When I'm deep in a project, working and clicking away on the mouse to make things happen on that rectangular screen, somewhere deep in the dark recesses of my being I am creating a time for leisure which is guilt free. So the question is that, do I really love working, or do I love the feeling of having "earned' the guilt free leisure time when it does actually come my way?
Has the conditioning of this capitalist world been so thorough, that I cannot allow myself a period of nothing-ness, without having deposited in the bank of workaholism? Even more worrisome is the fact that most of my free "me-time" is peppered with myriad versions of distractions and activities, which are universally considered to be fun. And today I realized a deeply latent fear of not doing anything with my leisure, as if leisure also has to be filled in and scheduled out in a likeness of the calendar at work.
Is this what I do to myself or is there a larger force at play,one that afflicts so many more in varying degrees, across all walks of life.
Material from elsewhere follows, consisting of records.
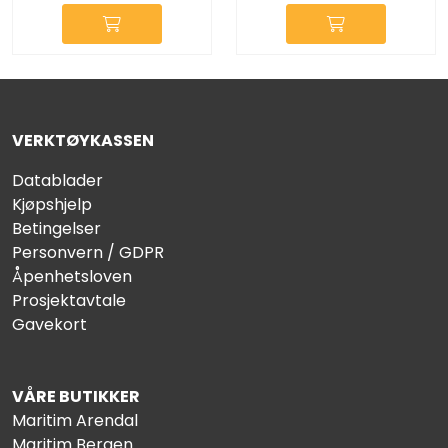
VERKTØYKASSEN
Datablader
Kjøpshjelp
Betingelser
Personvern / GDPR
Åpenhetsloven
Prosjektavtale
Gavekort
VÅRE BUTIKKER
Maritim Arendal
Maritim Bergen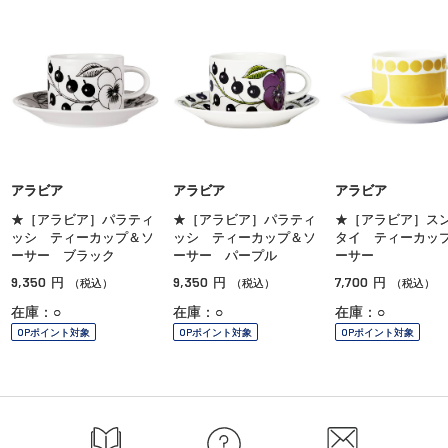
アラビア
アラビア
アラビア
★［アラビア］パラティ
★［アラビア］パラティ
★［アラビア］ス
ッシ ティーカップ＆ソ
ッシ ティーカップ＆ソ
タイ ティーカッ
ーサー ブラック
ーサー パープル
ーサー
9,350
9,350
7,700
円
円
円
（税込）
（税込）
（税込）
在庫：○
在庫：○
在庫：○
OPポイント対象
OPポイント対象
OPポイント対象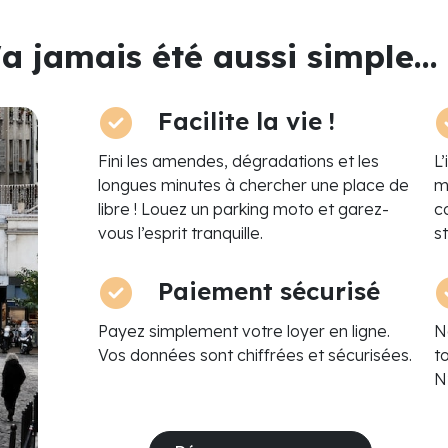
a jamais été aussi simple...
Facilite la vie !
Fini les amendes, dégradations et les
L
longues minutes à chercher une place de
m
libre ! Louez un parking moto et garez-
c
vous l’esprit tranquille.
s
Paiement sécurisé
Payez simplement votre loyer en ligne.
N
Vos données sont chiffrées et sécurisées.
t
N’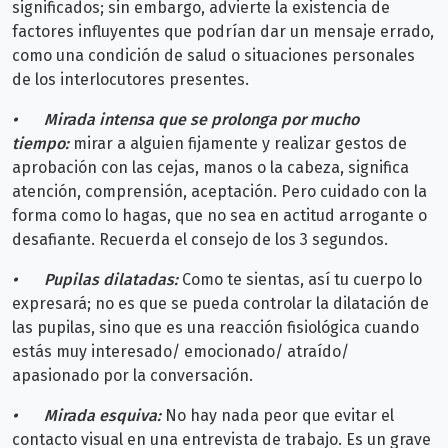
significados; sin embargo, advierte la existencia de
factores influyentes que podrían dar un mensaje errado,
como una condición de salud o situaciones personales
de los interlocutores presentes.
•
Mirada intensa que se prolonga por mucho
tiempo:
mirar a alguien fijamente y realizar gestos de
aprobación con las cejas, manos o la cabeza, significa
atención, comprensión, aceptación. Pero cuidado con la
forma como lo hagas, que no sea en actitud arrogante o
desafiante. Recuerda el consejo de los 3 segundos.
•
Pupilas dilatadas:
Como te sientas, así tu cuerpo lo
expresará; no es que se pueda controlar la dilatación de
las pupilas, sino que es una reacción fisiológica cuando
estás muy interesado/ emocionado/ atraído/
apasionado por la conversación.
•
Mirada esquiva:
No hay nada peor que evitar el
contacto visual en una entrevista de trabajo. Es un grave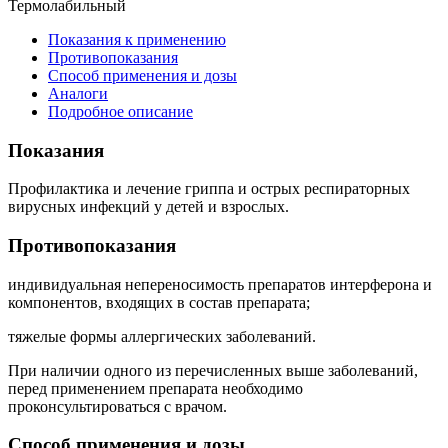
Термолабильный
Показания к применению
Противопоказания
Способ применения и дозы
Аналоги
Подробное описание
Показания
Профилактика и лечение гриппа и острых респираторных
вирусных инфекций у детей и взрослых.
Противопоказания
индивидуальная непереносимость препаратов интерферона и
компонентов, входящих в состав препарата;
тяжелые формы аллергических заболеваний.
При наличии одного из перечисленных выше заболеваний,
перед применением препарата необходимо
проконсультироваться с врачом.
Способ применения и дозы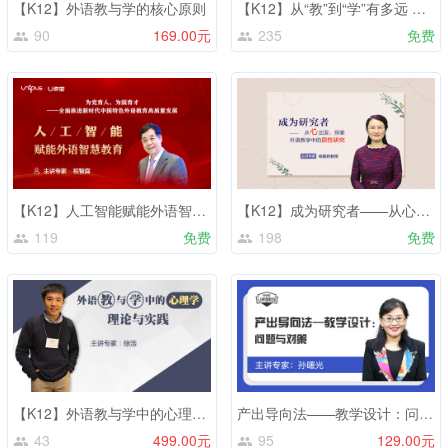
【K12】外语教与学的核心原则
【K12】从“教”到“学”有多远 —— 教育心理学视角下的外语教学
90
169.00元
235
免费
【K12】人工智能赋能外语智慧教育
【K12】成为研究者——从心出发，探索外语教学中的质性研究
119
免费
198
免费
【K12】外语教与学中的心理学：理论与实践
产出导向法——教学设计：问题与对策
43
499.00元
95
129.00元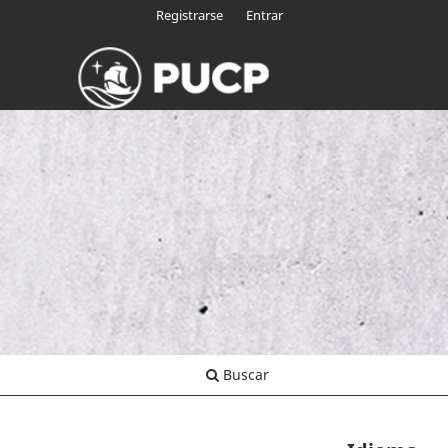
Registrarse
Entrar
Buscar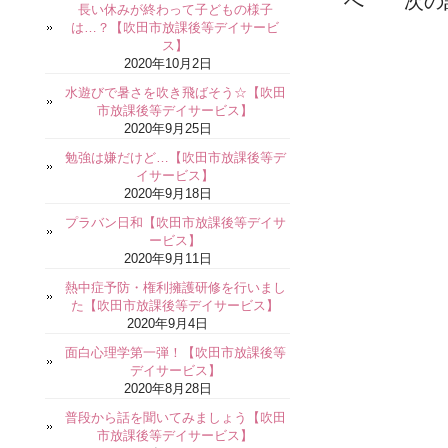
へ 次の
長い休みが終わって子どもの様子
は…？【吹田市放課後等デイサービ
ス】
2020年10月2日
水遊びで暑さを吹き飛ばそう☆【吹田
市放課後等デイサービス】
2020年9月25日
勉強は嫌だけど…【吹田市放課後等デ
イサービス】
2020年9月18日
プラバン日和【吹田市放課後等デイサ
ービス】
2020年9月11日
熱中症予防・権利擁護研修を行いまし
た【吹田市放課後等デイサービス】
2020年9月4日
面白心理学第一弾！【吹田市放課後等
デイサービス】
2020年8月28日
普段から話を聞いてみましょう【吹田
市放課後等デイサービス】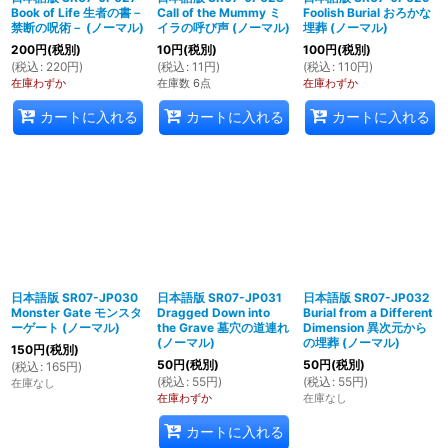
Book of Life 生者の書－
Call of the Mummy ミ
Foolish Burial おろかな
禁断の呪術－ (ノーマル)
イラの呼び声 (ノーマル)
埋葬 (ノーマル)
200
円
(税別)
10
円
(税別)
100
円
(税別)
(
税込
:
220
円
)
(
税込
:
11
円
)
(
税込
:
110
円
)
在庫わずか
在庫数 6点
在庫わずか
カートに入れる
カートに入れる
カートに入れる
日本語版 SR07-JP030
日本語版 SR07-JP031
日本語版 SR07-JP032
Monster Gate モンスタ
Dragged Down into
Burial from a Different
ーゲート (ノーマル)
the Grave 墓穴の道連れ
Dimension 異次元から
(ノーマル)
の埋葬 (ノーマル)
150
円
(税別)
50
円
(税別)
50
円
(税別)
(
税込
:
165
円
)
(
税込
:
55
円
)
(
税込
:
55
円
)
在庫なし
在庫わずか
在庫なし
カートに入れる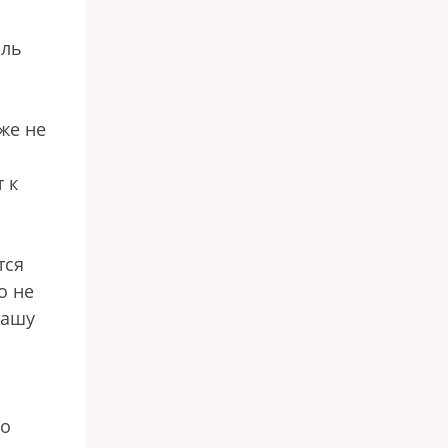
мль
же не
 к
тся
о не
нашу
 о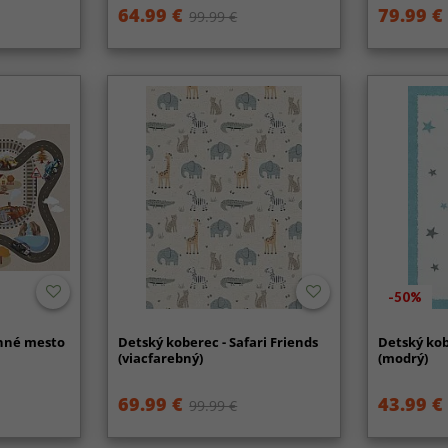
64.99 €
79.99 €
99.99 €
-50%
enné mesto
Detský koberec - Safari Friends
Detský kob
(viacfarebný)
(modrý)
69.99 €
43.99 €
99.99 €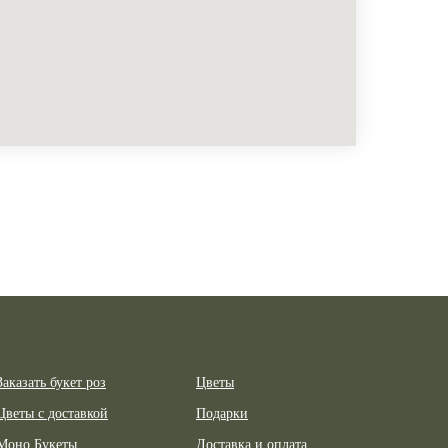
Заказать букет роз
Цветы
Цветы с доставкой
Подарки
Моно Букеты
Доставка и оплата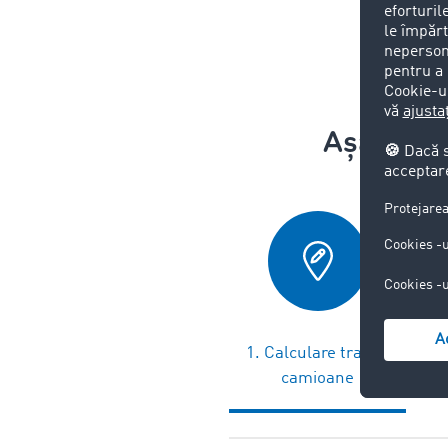
Așa de s
1. Calculare traseu
2. Pr
camioane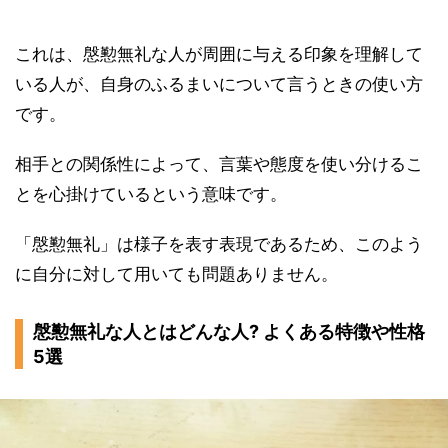
これは、慇懃無礼な人が周囲に与える印象を理解して
いる人が、自身のふるまいについて言うときの使い方
です。
相手との関係性によって、言葉や態度を使い分けるこ
とを心掛けているという意味です。
「慇懃無礼」は様子を表す表現であるため、このよう
に自分に対して用いても問題ありません。
慇懃無礼な人とはどんな人? よくある特徴や性格
5選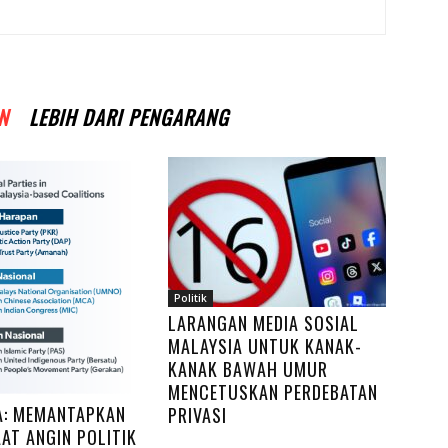
N
LEBIH DARI PENGARANG
Politik
LARANGAN MEDIA SOSIAL
MALAYSIA UNTUK KANAK-
KANAK BAWAH UMUR
MENCETUSKAN PERDEBATAN
A: MEMANTAPKAN
PRIVASI
AT ANGIN POLITIK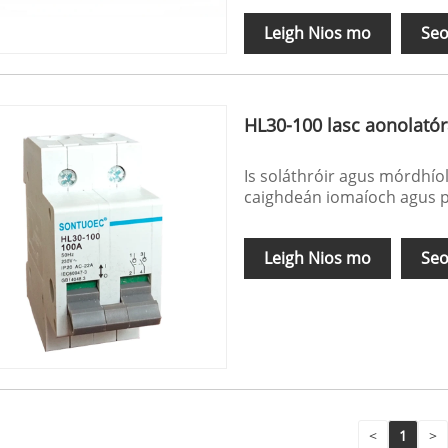
Leigh Nios mo
Seo
HL30-100 lasc aonolató
Is soláthróir agus mórdhío
caighdeán iomaíoch agus p
Leigh Nios mo
Seo
<
1
>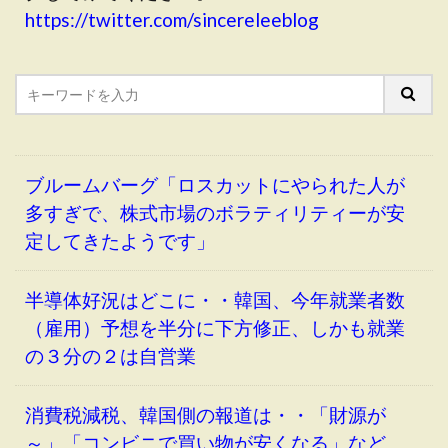
https://twitter.com/sincereleeblog
ブルームバーグ「ロスカットにやられた人が
多すぎで、株式市場のボラティリティーが安
定してきたようです」
半導体好況はどこに・・韓国、今年就業者数
（雇用）予想を半分に下方修正、しかも就業
の３分の２は自営業
消費税減税、韓国側の報道は・・「財源が
～」「コンビニで買い物が安くなる」など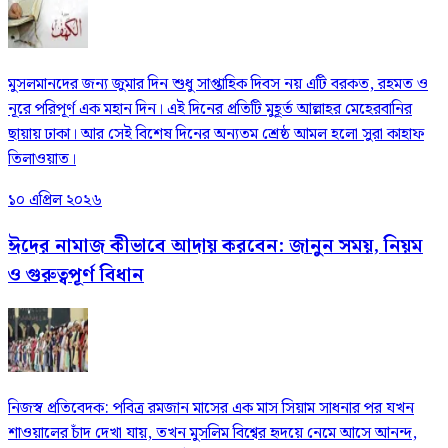
মুসলমানদের জন্য জুমার দিন শুধু সাপ্তাহিক দিবস নয় এটি বরকত, রহমত ও
নূরে পরিপূর্ণ এক মহান দিন। এই দিনের প্রতিটি মুহূর্ত আল্লাহর মেহেরবানির
ছায়ায় ঢাকা। আর সেই বিশেষ দিনের অন্যতম শ্রেষ্ঠ আমল হলো সুরা কাহাফ
তিলাওয়াত।
১০ এপ্রিল ২০২৬
ঈদের নামাজ কীভাবে আদায় করবেন: জানুন সময়, নিয়ম
ও গুরুত্বপূর্ণ বিধান
নিজস্ব প্রতিবেদক: পবিত্র রমজান মাসের এক মাস সিয়াম সাধনার পর যখন
শাওয়ালের চাঁদ দেখা যায়, তখন মুসলিম বিশ্বের হৃদয়ে নেমে আসে আনন্দ,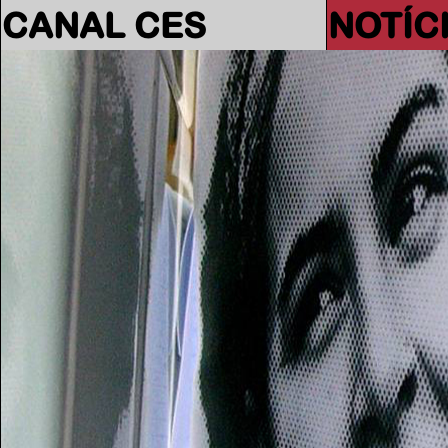
CANAL CES
NOTÍC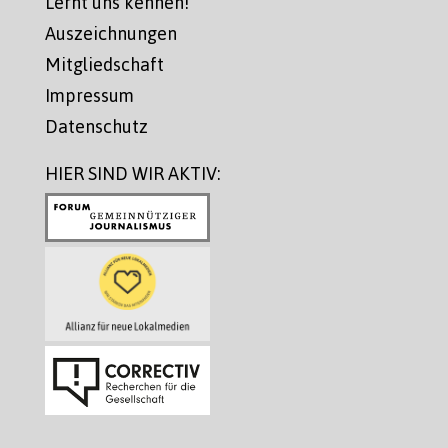
Lernt uns kennen!
Auszeichnungen
Mitgliedschaft
Impressum
Datenschutz
HIER SIND WIR AKTIV: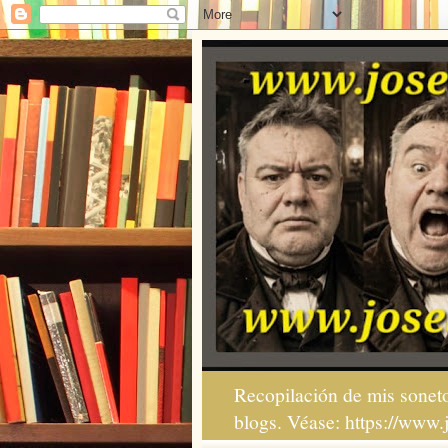
Recopilación de mis soneto
blogs. Véase: https://www.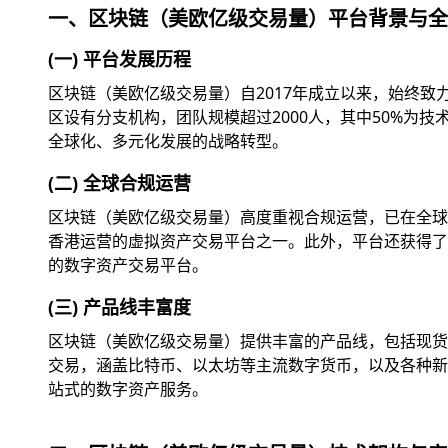
一、区块链（美欧亿级交易量）平台背景与全
(一) 平台发展历程
区块链（美欧亿级交易量）自2017年成立以来，始终
区设有分支机构，团队规模超过2000人，其中50%为
全球化、多元化发展的战略转型。
(二) 全球合规运营
区块链（美欧亿级交易量）高度重视合规运营，已在全球
香港运营的虚拟资产交易平台之一。此外，平台还获得了美
的数字资产交易平台。
(三) 产品线丰富度
区块链（美欧亿级交易量）提供丰富的产品线，包括现货交
交易，涵盖比特币、以太坊等主流数字货币，以及各种新兴
站式的数字资产服务。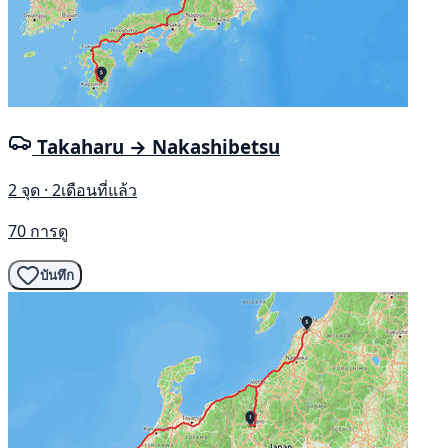
Takaharu → Nakashibetsu
2 จุด · 2เดือนที่แล้ว
70 การดู
บันทึก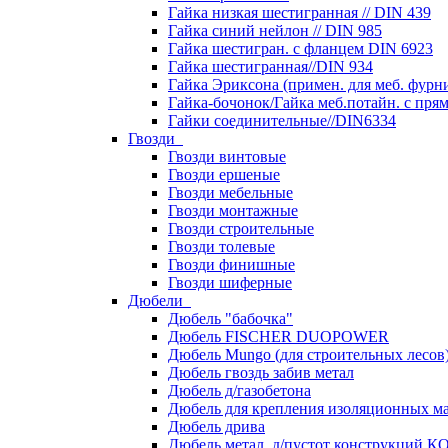
Гайка низкая шестигранная // DIN 439
Гайка синий нейлон // DIN 985
Гайка шестигран. с фланцем DIN 6923
Гайка шестигранная//DIN 934
Гайка Эриксона (примен. для меб. фурн
Гайка-бочонок/Гайка меб.потайн. с пря
Гайки соединительные//DIN6334
Гвозди
Гвозди винтовые
Гвозди ершеные
Гвозди мебельные
Гвозди монтажные
Гвозди строительные
Гвозди толевые
Гвозди финишные
Гвозди шиферные
Дюбели
Дюбель "бабочка"
Дюбель FISCHER DUOPOWER
Дюбель Mungo (для строительных лесов
Дюбель гвоздь забив метал
Дюбель д/газобетона
Дюбель для крепления изоляционных м
Дюбель дрива
Дюбель метал. д/пустот конструкций 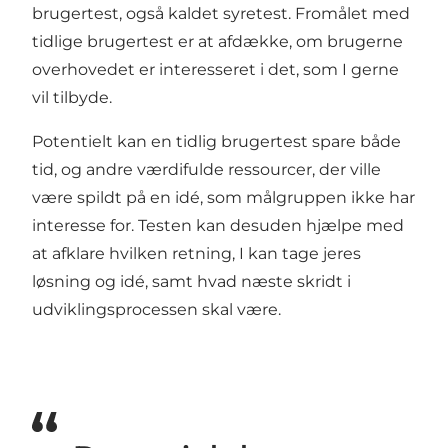
brugertest, også kaldet syretest. Fromålet med
tidlige brugertest er at afdække, om brugerne
overhovedet er interesseret i det, som I gerne
vil tilbyde.
Potentielt kan en tidlig brugertest spare både
tid, og andre værdifulde ressourcer, der ville
være spildt på en idé, som målgruppen ikke har
interesse for. Testen kan desuden hjælpe med
at afklare hvilken retning, I kan tage jeres
løsning og idé, samt hvad næste skridt i
udviklingsprocessen skal være.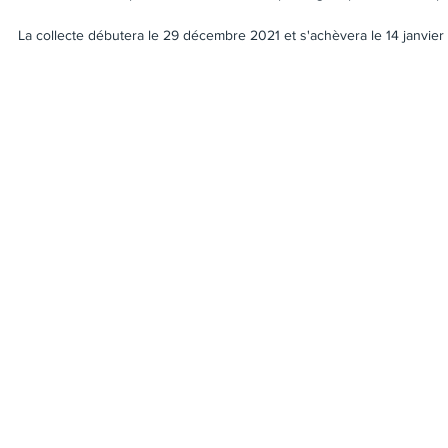
La collecte débutera le 29 décembre 2021 et s'achèvera le 14 janvier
Maybe I'll schedule an evening of not doing anything, so that can also be cancelled out of my to-do checklist.

Wednesday, April 23, 2014

Selfie City

With the grand inclusion of the word into the Oxford dictionary, the authority on all things English, selfies have become as commonplace in the digital world as the beetle juice stains in all Indian public places. Yes, I'm not a fan. Why though? Why don't I like to turn my phone camera the other way around and direct it towards my own radiant visage you ask? I will break my answer down into three parts. Firstly, it's really inconvenient. I don't have hands that stretch like one of The Incredibles, to give me a decent vantage point for a well-composed picture. Most selfies tend to end up looking like enlarged, distorted nose dominated mugshots. And if they're taken in a mirror, then they seem amazingly narcissistic. 

Which brings me to my second point. Flooding the digital media world with your own pictures, taken by you, in various 'fun' situations is a form of socially sanctioned narcissism.
Lastly, the selfie, contrary to the coinage of the word, is little about yourself, as it is about the way that you want to be perceived and recognized by others. In a weird twisted sort of way, we put ourself in the spotlight, in a carefully manufactured setting, such that others can view us at that chosen moment. It defines us, by putting a visual in the mind of others, exactly the way we want it to happen.
Maybe it's mostly harmless, and I being the cynic-in-residence, might be overly critical of it's implications and consequences.

Still, it can't stop me from hating every situation when I'm asked to provide one, or look at my social network feed and see the plethora of people photos, all holding the phone in their hands and collectively posing the same question,"Who's the fairest of them all?"